FlashCheck: Exploration of Efficient Evidence Retrieval for Fast Fact-Checking

February 09, 2025 · Declared Dead · 🏛 European Conference on Information Retrieval

"No code URL or promise found in abstract"

Evidence collected by the PWNC Scanner

Authors Kevin Nanekhan, Venktesh V, Erik Martin, Henrik Vatndal, Vinay Setty, Avishek Anand arXiv ID 2502.05803 Category cs.IR: Information Retrieval Citations 5 Venue European Conference on Information Retrieval Last Checked 4 months ago

Abstract

The advances in digital tools have led to the rampant spread of misinformation. While fact-checking aims to combat this, manual fact-checking is cumbersome and not scalable.
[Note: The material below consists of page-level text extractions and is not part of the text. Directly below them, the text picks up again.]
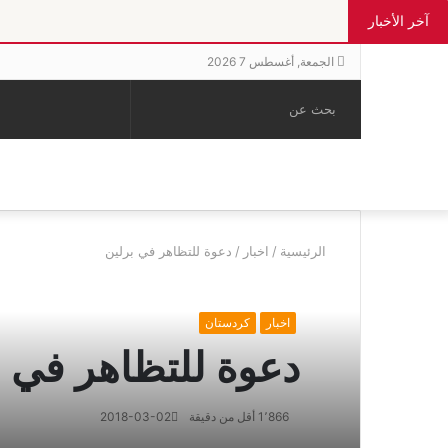
آخر الأخبار
الجمعة, أغسطس 7 2026
بحث
الوضع
إضافة
مقال
عن
المظلم
عمود
عشوائي
جانبي
الرئيسية
/
اخبار
/
دعوة للتظاهر في برلين
اخبار
كردستان
دعوة للتظاهر في ب
1٬866
أقل من دقيقة
2018-03-02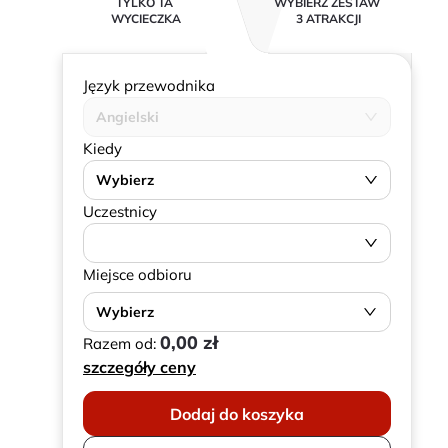
TYLKO TA
WYBIERZ ZESTAW
WYCIECZKA
3 ATRAKCJI
Język przewodnika
Angielski
Kiedy
Wybierz
Uczestnicy
Miejsce odbioru
Wybierz
0,00 zł
Razem od:
szczegóły ceny
Dodaj do koszyka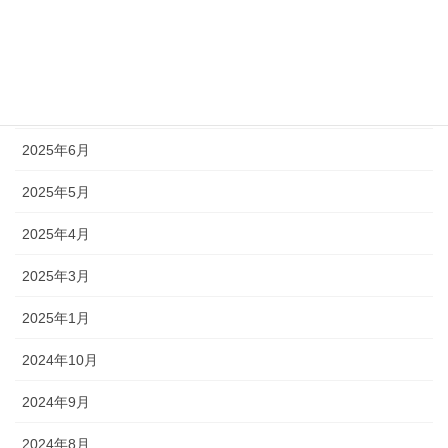
2025年11月
2025年9月
2025年7月
2025年6月
2025年5月
2025年4月
2025年3月
2025年1月
2024年10月
2024年9月
2024年8月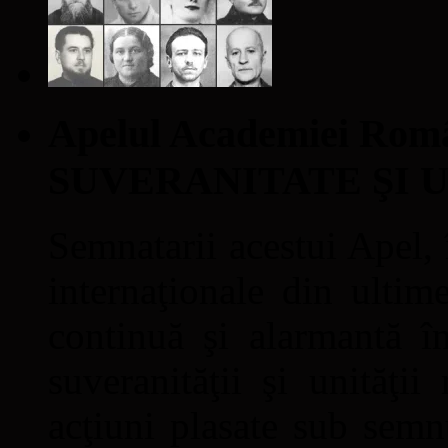
Apelul Academiei Ro
SUVERANITATE ŞI 
Semnatarii acestui Apel, î
internaţionale din ultime
continuă şi alarmantă în
suveranităţii şi unităţi
acţiuni plasate sub semn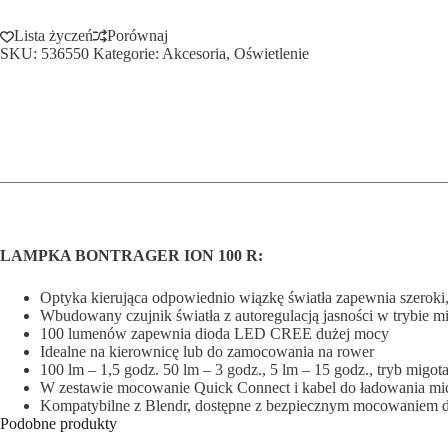
Lista życzeń
Porównaj
SKU:
536550
Kategorie:
Akcesoria
,
Oświetlenie
LAMPKA BONTRAGER ION 100 R:
Optyka kierująca odpowiednio wiązkę światła zapewnia szeroki,
Wbudowany czujnik światła z autoregulacją jasności w trybie m
100 lumenów zapewnia dioda LED CREE dużej mocy
Idealne na kierownicę lub do zamocowania na rower
100 lm – 1,5 godz. 50 lm – 3 godz., 5 lm – 15 godz., tryb migot
W zestawie mocowanie Quick Connect i kabel do ładowania m
Kompatybilne z Blendr, dostępne z bezpiecznym mocowaniem 
Podobne produkty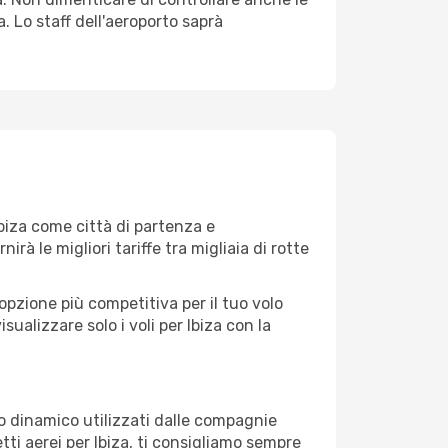
a. Lo staff dell'aeroporto saprà
biza come città di partenza e
nirà le migliori tariffe tra migliaia di rotte
opzione più competitiva per il tuo volo
isualizzare solo i voli per Ibiza con la
zo dinamico utilizzati dalle compagnie
ietti aerei per Ibiza, ti consigliamo sempre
It is essential for automated fact-checking to be efficient for aiding in combating misinformation in real-time and at the source. Fact-checking pipelines primarily comprise a knowledge retrieval component which extracts relevant knowledge to fact-check a claim from large knowledge sources like Wikipedia and a verification component. The existing works primarily focus on the fact-verification part rather than evidence retrieval from large data collections, which often face scalability issues for practical applications such as live fact-checking. In this study, we address this gap by exploring various methods for indexing a succinct set of factual statements from large collections like Wikipedia to enhance the retrieval phase of the fact-checking pipeline. We also explore the impact of vector quantization to further improve the efficiency of pipelines that employ dense retrieval approaches for first-stage retrieval. We study the efficiency and effectiveness of the approaches on fact-checking datasets such as HoVer and WiCE, leveraging Wikipedia as the knowledge source. We also evaluate the real-world utility of the efficient retrieval approaches by fact-checking 2024 presidential debate and also open source the collection of claims with corresponding labels identified in the debate. Through a combination of indexed facts together with Dense retrieval and Index compression, we achieve up to a 10.0x speedup on CPUs and more than a 20.0x speedup on GPUs compared to the classical fact-checking pipelines over large collections.